What are some upcoming trends for the next year?

Hub City Press publishes new and extraordinary voices from the American South. Because relatively few Southern authors are published in New York, we like to think we are helping to set the trend by championing literary books that offer a new take on this storied region. Aside from that, Hub City also operates the independent bookstore in Spartanburg, South Carolina. We’ve noticed that literary dystopia is still going strong—books like Omar El Akkad’s American War and Lidia Yuknavitch’s The Book of Joan. One of our fall titles, Brock Adams’ Ember, lines up with that trend—in Ember, the sun’s burning out and a reluctant band of refugees is making its way across the snow-covered South as paramilitaries are seizing control.

What book/genre/topic would you like to see cross your transom?                             

Ideally, we are looking for books that have something new to say about the American South or at least have a nuanced or surprising perspective on the region. The perfect Hub City book throws a curveball at you. For instance, our most recent novel, Julia Franks’ Over the Plain Houses, fits comfortably into Appalachian noir, but when you get inside, you find it’s a feminist novel about reproductive choice that has as much to say about our current political climate as the one in which it is set. A recent memoir, Flight Path by Hannah Palmer, is an urban history of the Atlanta airport overlaid with a young mother’s search for her family’s roots buried by unchecked progress.

What topic don’t you ever want to see again?  

Honestly, we’re pretty tired of Southern novels focused on meth-addicted, hyperviolent characters. We’ve read that book too many times.

How do you work with self-published authors?

We don’t publish books that have already been released to the market. But we champion indie authors in our own community by giving them book launch events in our bookstore.

What do you want to change about publishing?

The publishing industry is still not as inclusive as it should be.
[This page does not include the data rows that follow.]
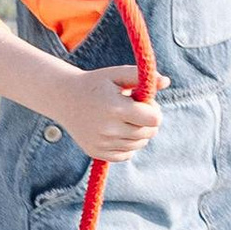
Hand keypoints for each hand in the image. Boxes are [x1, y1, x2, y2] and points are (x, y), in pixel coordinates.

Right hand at [45, 62, 163, 159]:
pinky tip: (118, 130)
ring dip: (138, 133)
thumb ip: (141, 77)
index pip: (154, 119)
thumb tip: (166, 81)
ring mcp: (101, 143)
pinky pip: (126, 155)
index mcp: (115, 107)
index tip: (145, 102)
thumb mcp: (116, 74)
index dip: (154, 110)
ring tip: (125, 118)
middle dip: (148, 122)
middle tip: (135, 109)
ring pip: (138, 144)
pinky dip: (128, 145)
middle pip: (148, 134)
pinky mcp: (96, 152)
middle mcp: (108, 128)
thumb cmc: (96, 83)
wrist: (64, 98)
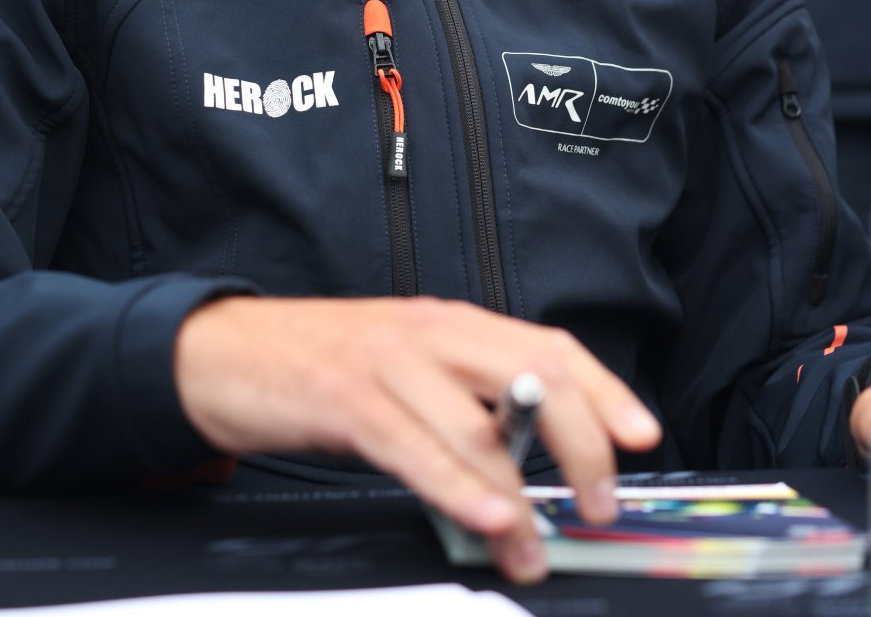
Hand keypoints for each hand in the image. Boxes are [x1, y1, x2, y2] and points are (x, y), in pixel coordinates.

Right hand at [174, 295, 660, 583]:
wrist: (227, 352)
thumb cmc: (322, 369)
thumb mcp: (406, 375)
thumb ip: (464, 410)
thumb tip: (528, 478)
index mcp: (451, 323)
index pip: (549, 344)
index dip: (604, 389)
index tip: (643, 434)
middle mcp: (431, 332)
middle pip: (534, 376)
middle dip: (582, 444)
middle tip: (601, 503)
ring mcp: (389, 361)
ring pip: (479, 424)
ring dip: (521, 497)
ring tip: (537, 548)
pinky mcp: (346, 398)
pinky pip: (416, 445)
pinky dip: (460, 485)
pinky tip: (489, 516)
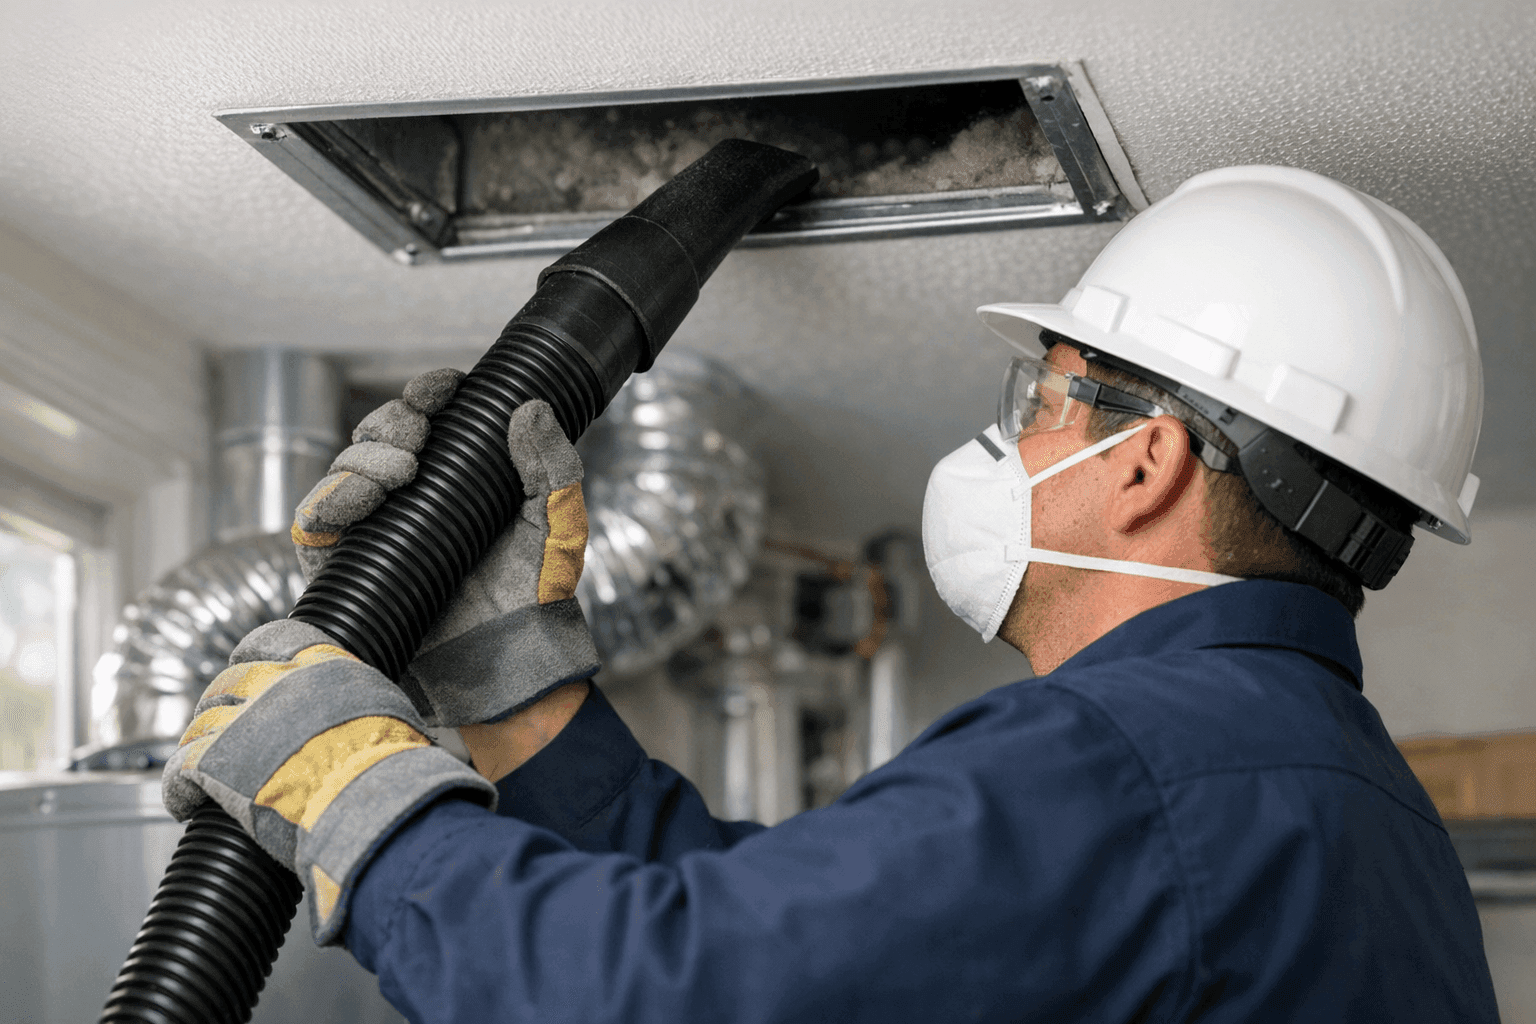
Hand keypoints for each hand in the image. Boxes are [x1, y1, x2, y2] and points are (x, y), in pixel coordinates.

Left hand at [161, 619, 496, 944]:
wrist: (371, 800)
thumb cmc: (392, 768)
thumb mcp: (388, 712)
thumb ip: (360, 704)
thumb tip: (364, 718)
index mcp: (322, 665)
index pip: (273, 637)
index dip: (251, 652)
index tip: (242, 661)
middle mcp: (278, 683)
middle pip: (229, 683)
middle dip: (220, 704)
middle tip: (220, 728)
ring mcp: (243, 720)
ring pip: (200, 724)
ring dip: (197, 745)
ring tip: (199, 767)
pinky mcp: (215, 762)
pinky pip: (179, 769)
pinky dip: (177, 789)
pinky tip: (184, 804)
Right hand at [291, 372, 599, 726]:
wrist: (507, 661)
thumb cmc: (534, 593)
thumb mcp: (558, 524)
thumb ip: (554, 467)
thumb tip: (529, 408)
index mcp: (456, 474)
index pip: (428, 416)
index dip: (427, 393)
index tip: (444, 387)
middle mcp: (410, 495)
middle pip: (379, 434)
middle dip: (392, 422)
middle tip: (418, 437)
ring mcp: (374, 529)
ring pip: (344, 470)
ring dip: (362, 458)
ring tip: (400, 473)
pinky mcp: (345, 567)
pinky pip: (313, 525)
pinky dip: (323, 503)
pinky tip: (349, 503)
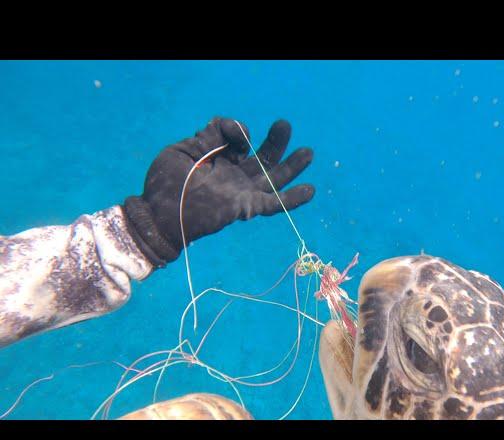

We want to see more diversity (including race, gender, LGBTQIA, people with disabilities, as well as ethnic, cultural, and religious minorities) in the books that are making it to the market as well as in the people who are working in the industry. In our corner of the world, we work really hard to craft our small list to reflect the vast diversity of the large region we represent.

We also would like to see more geographic diversity in publishing! We dream of the day when saying we’re an independent publisher from Spartanburg, South Carolina, doesn’t surprise people as much as it does now. There are so many fantastic presses operating outside of New York City, in cities like Rochester, New York, and Minneapolis. We’re proud to be doing our part in the South.

What’s unique about your corner of the publishing industry?

First, there aren’t many nonacademic publishers existing in the South. Or entirely women-run as well. And there are even fewer around the country that operate their own bookstores. The bookshop has taught us a lot about the book sales business—plus we’ve met tons of wonderful authors! Mostly we want to keep publishing beautiful books and championing writers who might otherwise be overlooked.

Anything else you’d like to add?

After 22 years as director of the press, I will slide into the position of editor this summer, and Hub City Press is welcoming Meg Reid as its new director. And our distribution is moving to Publishers Group West. I am very excited about that!

A former journalist, Betsy Teter is a co-founder of the nonprofit Hub City Writers Project, based in Spartanburg, South Carolina, which cultivates readers and nourishes writers through its independent press, community bookshop, and diverse literary programming. At Hub City Press, she selects five to six books a year in the genres of fiction, poetry, creative nonfiction, memoir, and regional culture. A native of Spartanburg, she is a graduate of Wake Forest University and the mother of two sons who work in Brooklyn. Betsy is the 2017 individual winner of the South Carolina Governor’s Elizabeth O’Neill Verner Award for the Arts.